● **Tarefas**:
• A. Responda a estas perguntas sobre a reportagem, marcando as respostas da mesma forma:
(i) Quem editou o volume "Sociedades Caboclas Amazônicas, Modernidade e Invisibilidade"?
(ii) Que editora publicou no Brasil "Amazônia, a Ilusão de um Paraíso", e em que ano?
(iii) Segundo Meggers, o que a floresta exuberante oculta na realidade?
• B. Cite o trecho da reportagem que vai de "O volume editado" até "nos anos 1950.", incluindo essas palavras.

● **Texto fornecido**:

________________________________________

Caboclo da Amazônia está no limiar da subnutrição
Conclusão está em livro sobre essas populações amazônicas, a ser lançado hoje
Obra faz a primeira síntese do conhecimento sobre as sociedades não-índias e apóia tese de que ambiente local limita as populações
MARCELO LEITE
COLUNISTA DA FOLHA
Algumas controvérsias científicas se resolvem não em semanas, meses ou anos, mas décadas -ou não se resolvem, como a da capacidade de suporte de populações humanas pela floresta amazônica. Seus lances não envolvem artigos em periódicos especializados como "Nature" ou "Science", e sim livros como "Sociedades Caboclas Amazônicas, Modernidade e Invisibilidade", que será lançado hoje em São Paulo.
O volume editado pelos antropólogos Cristina Adams, Rui Murrieta e Walter Neves traz dados novos sobre a vida na imensidão verde, porém é duvidoso que possa abolir a polêmica. Seus termos foram ditados por outro livro, um clássico de 1971 do pensamento arqueoantropológico sobre florestas tropicais: "Amazônia, a Ilusão de um Paraíso" (editado no Brasil pela Itatiaia em 1987), da arqueóloga americana Betty Meggers, uma interpretação das escavações que realizou na região, com seu marido, Clifford Evans, nos anos 1950.
A imagem de paraíso amazônico era ilusória, sustentava Meggers, porque a floresta exuberante na realidade oculta uma crônica escassez de nutrientes. Somente grupos humanos pequenos e dispersos poderiam sobreviver naquela contrafação do Éden. Para ela e Evans, essa era a realidade evidente no panorama oferecido por povos indígenas atuais e pelo registro arqueológico.

________________________________________

● **Material fornecido**:
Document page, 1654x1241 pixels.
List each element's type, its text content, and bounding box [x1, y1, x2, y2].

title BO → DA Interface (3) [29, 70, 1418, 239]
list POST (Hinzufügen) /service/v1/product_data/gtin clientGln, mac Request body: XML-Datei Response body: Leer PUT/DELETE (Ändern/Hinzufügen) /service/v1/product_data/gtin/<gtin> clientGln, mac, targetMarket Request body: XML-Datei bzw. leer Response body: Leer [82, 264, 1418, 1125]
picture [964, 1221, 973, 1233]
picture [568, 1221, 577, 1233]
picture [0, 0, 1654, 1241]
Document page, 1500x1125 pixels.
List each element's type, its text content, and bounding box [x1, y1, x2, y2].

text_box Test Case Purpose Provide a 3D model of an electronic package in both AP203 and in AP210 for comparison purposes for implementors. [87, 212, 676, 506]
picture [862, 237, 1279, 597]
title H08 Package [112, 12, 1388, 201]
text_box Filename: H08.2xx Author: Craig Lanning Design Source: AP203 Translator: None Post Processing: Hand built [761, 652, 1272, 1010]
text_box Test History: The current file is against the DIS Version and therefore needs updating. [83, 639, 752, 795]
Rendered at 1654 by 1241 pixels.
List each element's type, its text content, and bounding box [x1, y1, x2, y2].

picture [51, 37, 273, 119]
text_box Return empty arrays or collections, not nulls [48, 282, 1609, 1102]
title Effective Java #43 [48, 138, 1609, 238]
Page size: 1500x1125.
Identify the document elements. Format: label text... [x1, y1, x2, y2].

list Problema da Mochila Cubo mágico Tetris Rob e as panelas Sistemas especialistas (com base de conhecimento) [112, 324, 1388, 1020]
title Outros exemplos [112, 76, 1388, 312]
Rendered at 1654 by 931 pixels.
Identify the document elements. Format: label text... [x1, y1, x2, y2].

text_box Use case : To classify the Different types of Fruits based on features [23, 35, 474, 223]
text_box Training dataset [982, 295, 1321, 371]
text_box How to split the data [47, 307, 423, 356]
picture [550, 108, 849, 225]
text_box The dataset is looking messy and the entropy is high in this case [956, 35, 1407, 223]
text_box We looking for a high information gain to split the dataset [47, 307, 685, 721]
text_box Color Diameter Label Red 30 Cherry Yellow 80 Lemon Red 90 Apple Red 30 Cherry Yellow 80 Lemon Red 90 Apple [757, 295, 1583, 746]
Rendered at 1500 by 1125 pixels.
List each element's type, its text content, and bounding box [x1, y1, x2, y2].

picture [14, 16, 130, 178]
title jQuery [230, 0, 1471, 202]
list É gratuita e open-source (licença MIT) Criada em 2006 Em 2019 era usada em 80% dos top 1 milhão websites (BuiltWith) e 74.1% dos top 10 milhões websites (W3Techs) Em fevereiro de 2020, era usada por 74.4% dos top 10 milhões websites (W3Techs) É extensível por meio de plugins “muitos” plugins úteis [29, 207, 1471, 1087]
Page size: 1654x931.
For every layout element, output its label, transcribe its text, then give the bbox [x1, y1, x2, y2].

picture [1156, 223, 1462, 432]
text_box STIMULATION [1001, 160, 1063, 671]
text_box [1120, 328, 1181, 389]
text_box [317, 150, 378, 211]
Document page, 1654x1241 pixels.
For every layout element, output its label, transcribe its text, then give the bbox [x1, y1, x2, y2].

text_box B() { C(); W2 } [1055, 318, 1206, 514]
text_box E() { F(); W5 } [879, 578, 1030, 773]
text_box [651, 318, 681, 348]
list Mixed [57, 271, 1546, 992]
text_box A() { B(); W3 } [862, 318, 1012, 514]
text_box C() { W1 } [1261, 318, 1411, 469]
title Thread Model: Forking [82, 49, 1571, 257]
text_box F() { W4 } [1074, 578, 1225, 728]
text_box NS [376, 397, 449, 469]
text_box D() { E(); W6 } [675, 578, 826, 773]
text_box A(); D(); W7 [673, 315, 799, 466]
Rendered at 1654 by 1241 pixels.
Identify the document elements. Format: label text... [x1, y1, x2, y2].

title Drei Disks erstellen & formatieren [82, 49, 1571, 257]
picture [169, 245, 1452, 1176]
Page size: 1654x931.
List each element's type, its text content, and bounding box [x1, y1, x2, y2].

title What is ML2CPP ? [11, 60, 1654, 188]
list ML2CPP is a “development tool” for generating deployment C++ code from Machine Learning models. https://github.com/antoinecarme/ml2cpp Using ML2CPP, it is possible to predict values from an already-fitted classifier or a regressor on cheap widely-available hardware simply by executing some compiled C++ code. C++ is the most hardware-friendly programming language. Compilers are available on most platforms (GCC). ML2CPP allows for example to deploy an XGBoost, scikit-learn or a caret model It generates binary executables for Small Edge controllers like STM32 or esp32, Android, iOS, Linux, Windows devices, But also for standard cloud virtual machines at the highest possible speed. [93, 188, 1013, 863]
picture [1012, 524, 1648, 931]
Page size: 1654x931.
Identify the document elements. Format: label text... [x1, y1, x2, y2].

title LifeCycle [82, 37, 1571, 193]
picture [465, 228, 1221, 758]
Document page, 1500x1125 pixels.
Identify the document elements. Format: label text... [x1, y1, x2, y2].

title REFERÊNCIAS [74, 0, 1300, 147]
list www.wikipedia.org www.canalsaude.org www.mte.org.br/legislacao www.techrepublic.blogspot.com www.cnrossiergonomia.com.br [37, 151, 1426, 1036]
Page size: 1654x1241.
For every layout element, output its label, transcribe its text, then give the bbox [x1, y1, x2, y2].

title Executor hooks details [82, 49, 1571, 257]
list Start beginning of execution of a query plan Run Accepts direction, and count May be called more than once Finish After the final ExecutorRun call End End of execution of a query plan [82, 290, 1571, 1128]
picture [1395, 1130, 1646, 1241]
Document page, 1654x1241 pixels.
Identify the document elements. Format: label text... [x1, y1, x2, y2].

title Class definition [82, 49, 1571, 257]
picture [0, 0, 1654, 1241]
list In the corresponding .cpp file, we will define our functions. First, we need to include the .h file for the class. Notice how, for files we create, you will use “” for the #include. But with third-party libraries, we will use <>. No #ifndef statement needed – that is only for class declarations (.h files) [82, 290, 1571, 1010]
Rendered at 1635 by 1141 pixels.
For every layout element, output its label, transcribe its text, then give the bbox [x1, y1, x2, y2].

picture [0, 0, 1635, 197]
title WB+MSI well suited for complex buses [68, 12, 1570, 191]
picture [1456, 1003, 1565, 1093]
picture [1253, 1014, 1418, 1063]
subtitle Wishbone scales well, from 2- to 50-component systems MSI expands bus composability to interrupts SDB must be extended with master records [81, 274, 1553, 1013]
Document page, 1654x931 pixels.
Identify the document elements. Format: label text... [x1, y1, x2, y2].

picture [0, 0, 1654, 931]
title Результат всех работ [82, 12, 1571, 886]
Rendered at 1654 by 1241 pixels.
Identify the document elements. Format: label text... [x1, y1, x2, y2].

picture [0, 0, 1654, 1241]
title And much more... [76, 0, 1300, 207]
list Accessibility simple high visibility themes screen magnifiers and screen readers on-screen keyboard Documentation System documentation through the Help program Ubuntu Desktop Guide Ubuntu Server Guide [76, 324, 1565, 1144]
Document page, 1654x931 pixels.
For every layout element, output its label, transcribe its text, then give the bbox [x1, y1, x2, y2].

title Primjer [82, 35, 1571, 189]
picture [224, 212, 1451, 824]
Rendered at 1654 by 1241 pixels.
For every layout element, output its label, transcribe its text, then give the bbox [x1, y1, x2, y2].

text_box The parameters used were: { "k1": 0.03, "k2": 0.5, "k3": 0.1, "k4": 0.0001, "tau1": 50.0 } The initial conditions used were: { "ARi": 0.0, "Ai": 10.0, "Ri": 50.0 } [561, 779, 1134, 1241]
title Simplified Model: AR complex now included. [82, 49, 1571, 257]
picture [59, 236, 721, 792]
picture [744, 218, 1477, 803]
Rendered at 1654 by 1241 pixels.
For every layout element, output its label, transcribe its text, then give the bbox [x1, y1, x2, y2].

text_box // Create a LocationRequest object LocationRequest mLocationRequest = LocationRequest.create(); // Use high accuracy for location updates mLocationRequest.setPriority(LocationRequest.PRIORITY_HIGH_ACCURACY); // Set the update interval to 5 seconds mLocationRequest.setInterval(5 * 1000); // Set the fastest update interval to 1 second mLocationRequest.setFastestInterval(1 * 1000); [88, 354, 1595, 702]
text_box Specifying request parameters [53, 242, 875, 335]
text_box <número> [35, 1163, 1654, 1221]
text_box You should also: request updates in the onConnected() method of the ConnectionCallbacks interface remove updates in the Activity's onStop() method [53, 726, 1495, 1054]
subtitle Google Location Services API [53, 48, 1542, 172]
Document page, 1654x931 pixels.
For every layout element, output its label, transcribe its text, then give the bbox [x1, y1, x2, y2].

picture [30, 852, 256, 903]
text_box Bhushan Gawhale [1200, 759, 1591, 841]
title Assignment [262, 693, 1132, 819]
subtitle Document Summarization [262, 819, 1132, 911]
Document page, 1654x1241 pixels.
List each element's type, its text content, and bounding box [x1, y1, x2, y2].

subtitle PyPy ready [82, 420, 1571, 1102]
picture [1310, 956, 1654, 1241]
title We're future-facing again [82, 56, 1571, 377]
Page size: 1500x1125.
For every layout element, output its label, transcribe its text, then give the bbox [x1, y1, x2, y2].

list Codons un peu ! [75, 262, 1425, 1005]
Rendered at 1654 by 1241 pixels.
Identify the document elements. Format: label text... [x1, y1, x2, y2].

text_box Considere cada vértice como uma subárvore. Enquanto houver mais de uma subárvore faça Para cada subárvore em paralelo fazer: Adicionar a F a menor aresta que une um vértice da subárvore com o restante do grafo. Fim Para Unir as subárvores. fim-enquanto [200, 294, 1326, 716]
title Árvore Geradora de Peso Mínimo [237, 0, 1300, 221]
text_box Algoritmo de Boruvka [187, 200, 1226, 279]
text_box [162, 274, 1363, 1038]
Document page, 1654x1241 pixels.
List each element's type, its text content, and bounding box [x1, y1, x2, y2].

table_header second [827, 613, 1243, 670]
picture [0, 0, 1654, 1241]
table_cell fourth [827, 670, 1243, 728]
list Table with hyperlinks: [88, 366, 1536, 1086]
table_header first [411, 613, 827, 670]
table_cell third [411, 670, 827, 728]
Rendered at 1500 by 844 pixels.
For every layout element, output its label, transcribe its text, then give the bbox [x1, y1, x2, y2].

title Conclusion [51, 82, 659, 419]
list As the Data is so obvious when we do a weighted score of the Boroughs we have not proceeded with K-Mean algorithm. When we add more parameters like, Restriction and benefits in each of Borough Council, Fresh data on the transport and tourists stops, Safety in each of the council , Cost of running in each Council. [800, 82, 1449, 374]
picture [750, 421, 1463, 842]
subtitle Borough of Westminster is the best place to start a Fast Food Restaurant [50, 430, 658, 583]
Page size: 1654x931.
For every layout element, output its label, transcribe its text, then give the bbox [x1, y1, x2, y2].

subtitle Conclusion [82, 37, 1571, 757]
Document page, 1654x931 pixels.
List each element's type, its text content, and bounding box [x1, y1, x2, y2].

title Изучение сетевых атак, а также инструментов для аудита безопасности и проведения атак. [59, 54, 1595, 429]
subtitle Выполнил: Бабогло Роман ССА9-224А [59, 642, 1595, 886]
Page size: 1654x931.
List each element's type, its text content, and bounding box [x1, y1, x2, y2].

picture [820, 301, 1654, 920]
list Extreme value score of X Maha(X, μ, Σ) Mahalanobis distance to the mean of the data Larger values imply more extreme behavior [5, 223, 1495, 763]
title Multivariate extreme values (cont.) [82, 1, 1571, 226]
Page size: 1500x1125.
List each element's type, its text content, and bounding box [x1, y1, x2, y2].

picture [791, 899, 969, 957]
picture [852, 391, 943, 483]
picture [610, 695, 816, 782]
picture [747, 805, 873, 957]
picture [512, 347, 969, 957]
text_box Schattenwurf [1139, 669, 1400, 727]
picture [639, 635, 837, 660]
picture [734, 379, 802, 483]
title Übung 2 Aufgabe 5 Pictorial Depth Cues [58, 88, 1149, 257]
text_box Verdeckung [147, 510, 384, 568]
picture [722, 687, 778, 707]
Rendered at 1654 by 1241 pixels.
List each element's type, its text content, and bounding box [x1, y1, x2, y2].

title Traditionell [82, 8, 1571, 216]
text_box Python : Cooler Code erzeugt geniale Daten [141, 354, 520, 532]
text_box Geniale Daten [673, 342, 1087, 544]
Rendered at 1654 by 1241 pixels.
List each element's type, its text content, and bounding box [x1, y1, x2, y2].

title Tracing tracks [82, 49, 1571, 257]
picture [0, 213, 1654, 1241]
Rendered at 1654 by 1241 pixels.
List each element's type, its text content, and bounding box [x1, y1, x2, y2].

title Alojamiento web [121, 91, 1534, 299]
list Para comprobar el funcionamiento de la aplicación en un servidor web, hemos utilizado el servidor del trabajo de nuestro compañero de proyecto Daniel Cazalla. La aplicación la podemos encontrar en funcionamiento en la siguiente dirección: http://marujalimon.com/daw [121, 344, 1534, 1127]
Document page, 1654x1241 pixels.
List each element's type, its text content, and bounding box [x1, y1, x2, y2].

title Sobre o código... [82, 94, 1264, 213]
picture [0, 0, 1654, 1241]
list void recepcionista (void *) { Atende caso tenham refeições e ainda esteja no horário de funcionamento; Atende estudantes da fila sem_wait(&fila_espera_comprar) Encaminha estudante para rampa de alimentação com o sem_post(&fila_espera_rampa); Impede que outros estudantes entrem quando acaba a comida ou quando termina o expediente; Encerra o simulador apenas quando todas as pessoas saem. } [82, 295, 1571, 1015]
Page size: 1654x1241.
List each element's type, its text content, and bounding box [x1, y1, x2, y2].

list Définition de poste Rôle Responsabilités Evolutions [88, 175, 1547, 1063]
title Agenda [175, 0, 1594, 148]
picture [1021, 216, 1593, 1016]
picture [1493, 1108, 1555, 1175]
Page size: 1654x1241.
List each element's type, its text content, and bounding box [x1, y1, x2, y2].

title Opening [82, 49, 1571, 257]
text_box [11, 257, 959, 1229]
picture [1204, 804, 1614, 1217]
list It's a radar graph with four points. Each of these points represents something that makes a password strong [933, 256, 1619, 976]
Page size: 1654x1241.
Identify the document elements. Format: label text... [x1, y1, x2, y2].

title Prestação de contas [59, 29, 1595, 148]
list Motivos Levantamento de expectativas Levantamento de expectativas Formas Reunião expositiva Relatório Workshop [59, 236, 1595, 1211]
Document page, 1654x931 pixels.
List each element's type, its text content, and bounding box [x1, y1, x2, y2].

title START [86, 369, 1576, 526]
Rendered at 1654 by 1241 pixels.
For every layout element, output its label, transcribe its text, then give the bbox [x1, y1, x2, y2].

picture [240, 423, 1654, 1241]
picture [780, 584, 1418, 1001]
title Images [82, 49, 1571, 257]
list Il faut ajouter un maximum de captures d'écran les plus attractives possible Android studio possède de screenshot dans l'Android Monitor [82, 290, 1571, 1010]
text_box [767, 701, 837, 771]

________________________________________

● **Respostas**:
• A.
(i) Os antropólogos Cristina Adams, Rui Murrieta e Walter Neves.
(ii) A Itatiaia, em 1987.
(iii) Uma crônica escassez de nutrientes.

• B.
O volume editado pelos antropólogos Cristina Adams, Rui Murrieta e Walter Neves traz dados novos sobre a vida na imensidão verde, porém é duvidoso que possa abolir a polêmica. Seus termos foram ditados por outro livro, um clássico de 1971 do pensamento arqueoantropológico sobre florestas tropicais: "Amazônia, a Ilusão de um Paraíso" (editado no Brasil pela Itatiaia em 1987), da arqueóloga americana Betty Meggers, uma interpretação das escavações que realizou na região, com seu marido, Clifford Evans, nos anos 1950.